DATA SECTION –

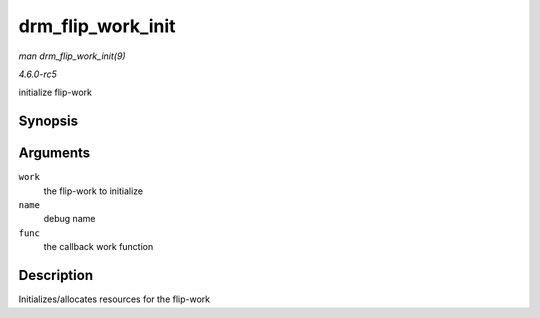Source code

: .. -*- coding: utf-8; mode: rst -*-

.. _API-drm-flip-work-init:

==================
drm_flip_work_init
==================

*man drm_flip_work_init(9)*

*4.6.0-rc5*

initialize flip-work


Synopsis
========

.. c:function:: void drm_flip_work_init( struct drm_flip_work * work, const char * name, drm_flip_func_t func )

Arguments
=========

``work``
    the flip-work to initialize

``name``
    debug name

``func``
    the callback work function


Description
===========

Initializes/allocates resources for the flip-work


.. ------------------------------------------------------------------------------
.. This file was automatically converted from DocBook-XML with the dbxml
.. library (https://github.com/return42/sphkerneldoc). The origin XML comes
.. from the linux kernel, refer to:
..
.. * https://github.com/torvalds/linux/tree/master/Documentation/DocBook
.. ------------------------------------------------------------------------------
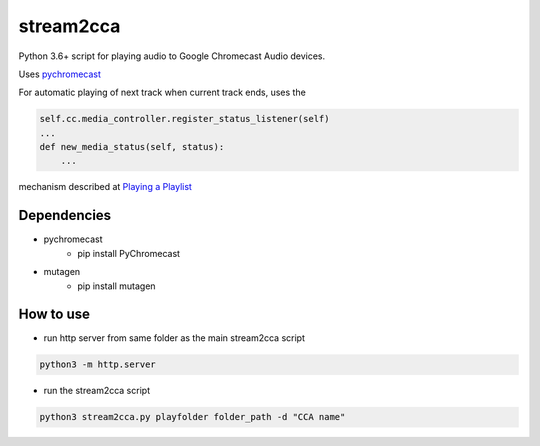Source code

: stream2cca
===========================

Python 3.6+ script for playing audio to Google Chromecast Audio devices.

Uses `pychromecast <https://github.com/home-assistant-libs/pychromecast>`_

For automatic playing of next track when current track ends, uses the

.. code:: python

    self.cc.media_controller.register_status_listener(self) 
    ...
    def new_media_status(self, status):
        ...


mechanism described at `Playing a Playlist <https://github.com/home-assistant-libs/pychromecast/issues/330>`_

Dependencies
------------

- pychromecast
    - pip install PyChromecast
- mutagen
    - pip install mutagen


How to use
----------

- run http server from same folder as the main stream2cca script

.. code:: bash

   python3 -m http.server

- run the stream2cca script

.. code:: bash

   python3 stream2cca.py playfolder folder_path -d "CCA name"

AIM OF THE EXERCISE –
Write the line containing "- pychromecast" and all the lines after it out again, word for word, through the end of the material, and nothing besides.

ANSWER BOX –
- pychromecast
    - pip install PyChromecast
- mutagen
    - pip install mutagen


How to use
----------

- run http server from same folder as the main stream2cca script

.. code:: bash

   python3 -m http.server

- run the stream2cca script

.. code:: bash

   python3 stream2cca.py playfolder folder_path -d "CCA name"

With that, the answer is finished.